**INFORMATION SUPPLIED**
*** Begin section ***
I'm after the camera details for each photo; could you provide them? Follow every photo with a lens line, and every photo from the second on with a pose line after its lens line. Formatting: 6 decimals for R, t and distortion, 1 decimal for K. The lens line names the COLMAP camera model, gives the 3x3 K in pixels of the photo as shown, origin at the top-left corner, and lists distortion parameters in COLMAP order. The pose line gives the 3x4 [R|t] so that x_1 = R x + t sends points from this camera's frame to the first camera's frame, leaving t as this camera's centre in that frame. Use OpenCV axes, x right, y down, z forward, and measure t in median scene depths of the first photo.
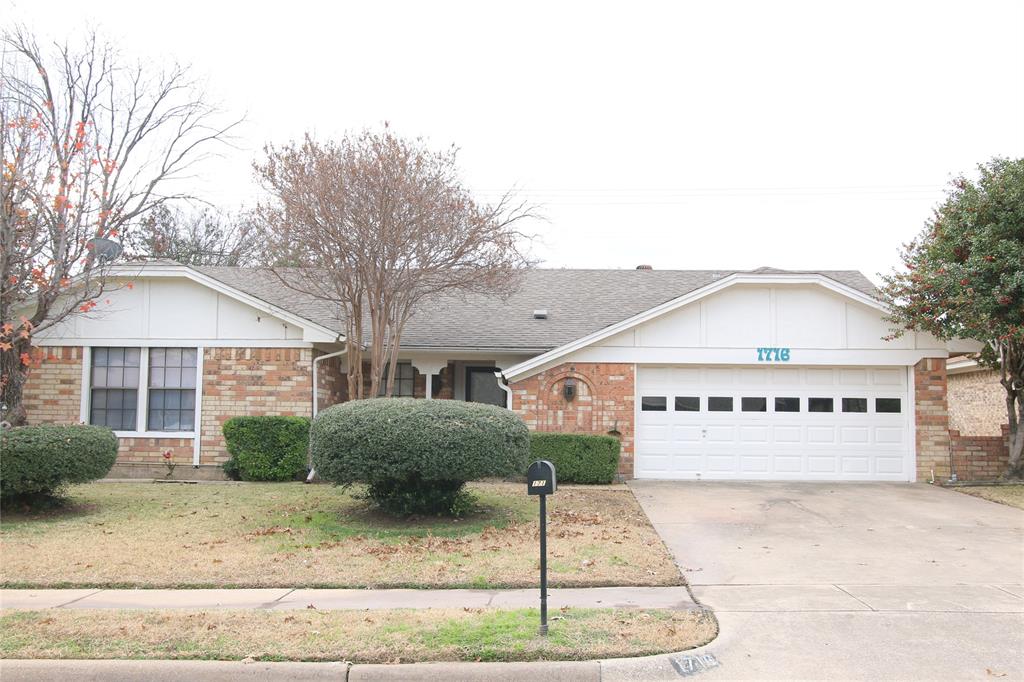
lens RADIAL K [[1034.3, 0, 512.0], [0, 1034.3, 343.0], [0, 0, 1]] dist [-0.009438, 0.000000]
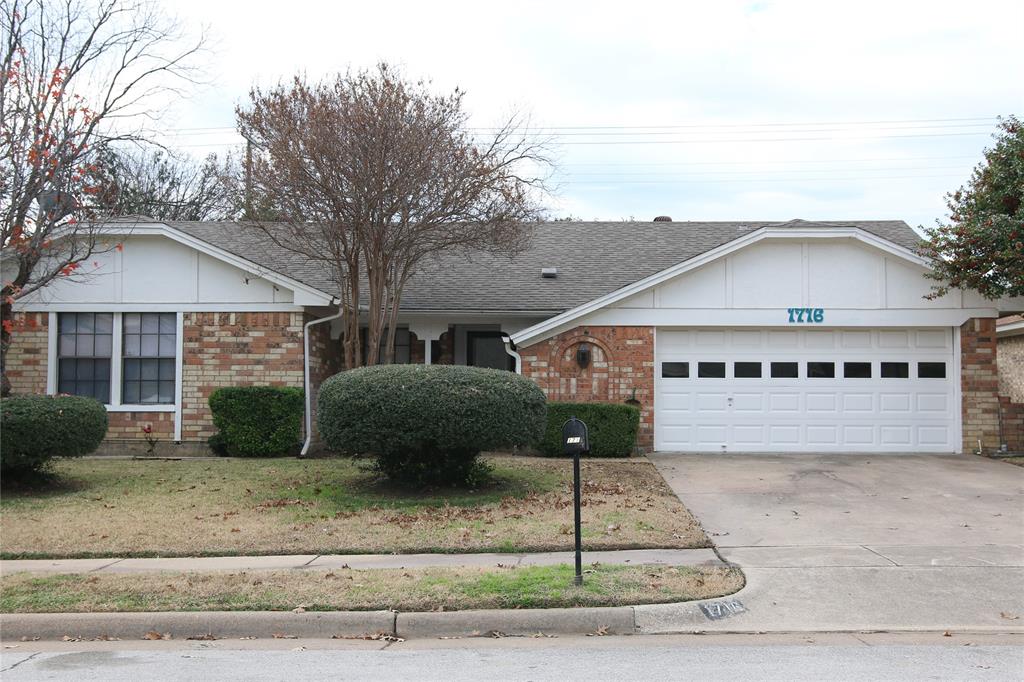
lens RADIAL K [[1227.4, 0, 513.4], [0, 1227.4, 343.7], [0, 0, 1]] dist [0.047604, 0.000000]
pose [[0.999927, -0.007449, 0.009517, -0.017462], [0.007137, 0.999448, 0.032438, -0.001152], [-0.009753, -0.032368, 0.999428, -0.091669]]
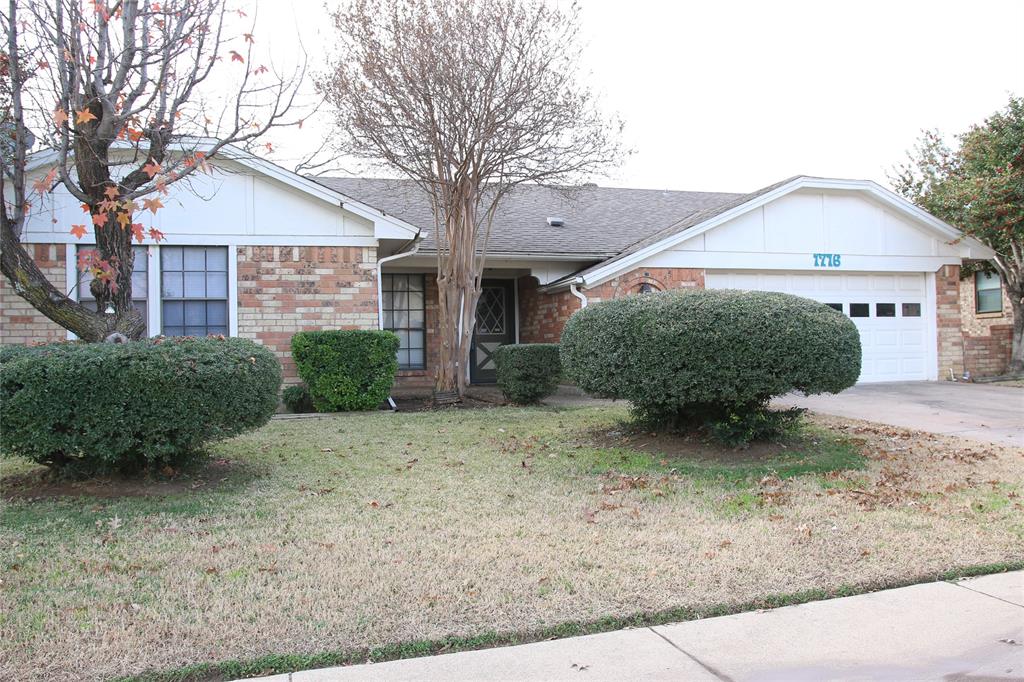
*** End section ***
**BRIEF**
When you repeat the material above, keep every word exact and leave out the pictures.

**SOLUTION FOR THIS EXERCISE**
I'm after the camera details for each photo; could you provide them? Follow every photo with a lens line, and every photo from the second on with a pose line after its lens line. Formatting: 6 decimals for R, t and distortion, 1 decimal for K. The lens line names the COLMAP camera model, gives the 3x3 K in pixels of the photo as shown, origin at the top-left corner, and lists distortion parameters in COLMAP order. The pose line gives the 3x4 [R|t] so that x_1 = R x + t sends points from this camera's frame to the first camera's frame, leaving t as this camera's centre in that frame. Use OpenCV axes, x right, y down, z forward, and measure t in median scene depths of the first photo.
lens RADIAL K [[1034.3, 0, 512.0], [0, 1034.3, 343.0], [0, 0, 1]] dist [-0.009438, 0.000000]
lens RADIAL K [[1227.4, 0, 513.4], [0, 1227.4, 343.7], [0, 0, 1]] dist [0.047604, 0.000000]
pose [[0.999927, -0.007449, 0.009517, -0.017462], [0.007137, 0.999448, 0.032438, -0.001152], [-0.009753, -0.032368, 0.999428, -0.091669]]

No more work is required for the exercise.